Data Exploration with Python
  • AI Chat
  • Code
  • Report
  • Beta
    Spinner

    Introduction

    Since 2008, guests and hosts have used Airbnb to expand on traveling possibilities and present more unique, personalized way of experiencing the world. This dataset describes the listing activity and metrics in NYC, NY for 2019. The original source for this data can be found on this http://insideairbnb.com/. In this article, we will explore this data to gain valuable insights into listings.

    Let us start by loading up the necessary packages.

    # Read data
    import pandas as pd
    
    # Visualize data
    import matplotlib.pyplot as plt
    import seaborn as sns
    import plotly.express as px
    
    # Configure visualizations
    plt.rcParams['figure.figsize'] = [8, 4]
    sns.set_theme(style='darkgrid')

    Read Data

    We can read the data from the CSV file into a dataframe. This data has already been cleaned up nicely and hence we don't need to do any pre-processing before analyzing it.

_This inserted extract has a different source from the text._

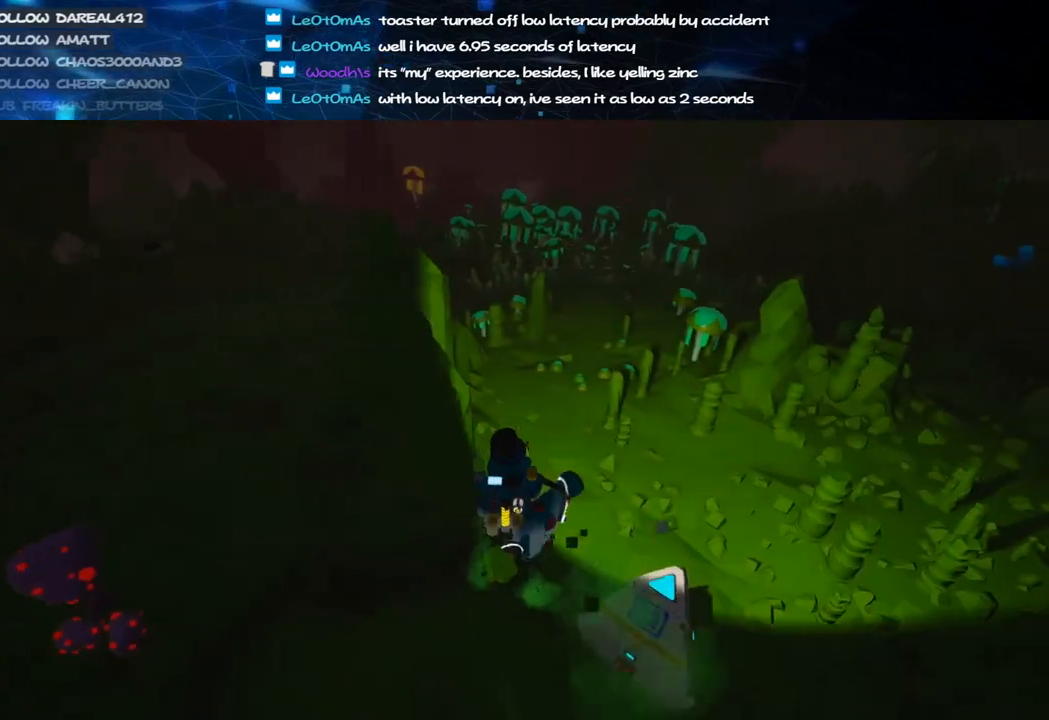
{"keys": ["w"], "mouse": ["right"], "events": [[260, "d", "up"]]}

    listings = pd.read_csv('data/AB_NYC_2019.csv')
    listings.head(100)

    Explore Data

    There are many different questions we can explore with this data. Let us start by looking at the top neighborhoods with listings.

    by_neighbourhood = listings.groupby(['neighbourhood'], as_index=False)['id'].count().rename(columns = {'id': 'nb_bookings'})
    top_10_neighbourhoods = by_neighbourhood.sort_values(by = ['nb_bookings'], ascending=False).head(10)
    top_10_neighbourhoods

    Let us visualize the data using a horizontal bar plot.

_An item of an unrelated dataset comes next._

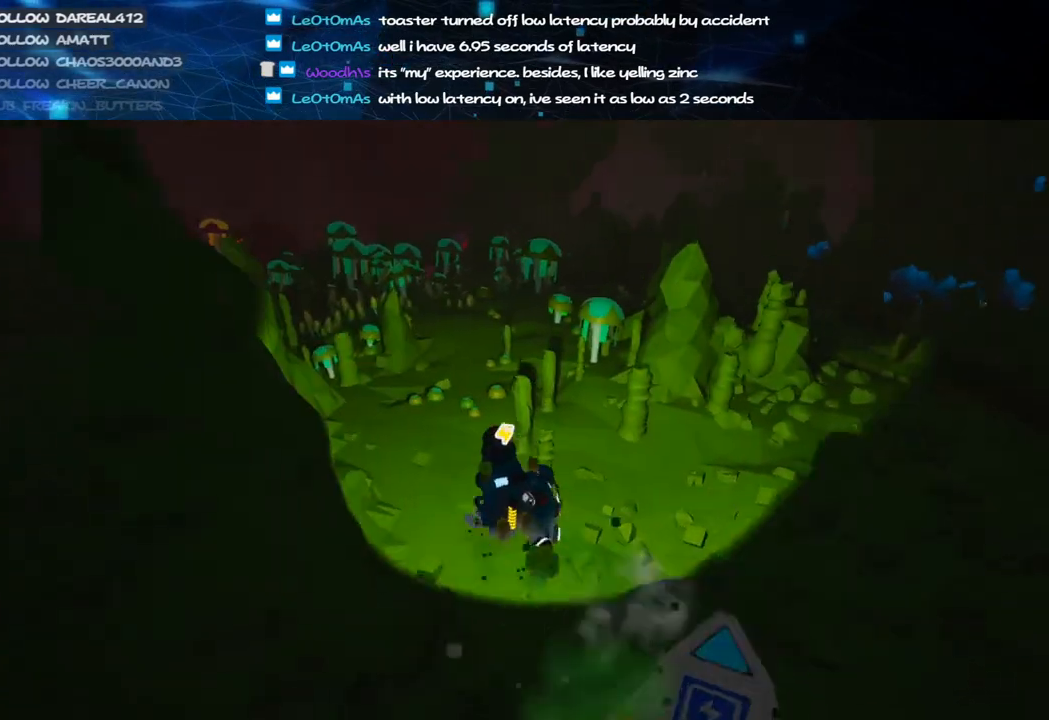
{"keys": ["w"], "mouse": ["right"], "events": []}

    sns.barplot(data=top_10_neighbourhoods, y='neighbourhood', x='nb_bookings').set_title('Top 10 Neighbourhoods');

    We can also visualize the top neighbourhoods as an interactive plot as well, using plotly. Williamsburg seems to have the most listings followed by Bedford-Stuyvesant and Harlem.

    fig = px.bar(top_10_neighbourhoods, x="nb_bookings", y="neighbourhood")
    fig.show(config={"displayModeBar": False})

    How about the distribution of prices across neighbourhoods? Rather than looking at neighbourhoods, we will focus our attention on neighbourhood groups.

    listings_lt_500 = listings[listings.price <= 500]
    fig_price = px.violin(
        listings_lt_500, 
        x="neighbourhood_group", 
        y="price", 
        color='neighbourhood_group'
    )
    fig_price.show(config={"displayModeBar": False})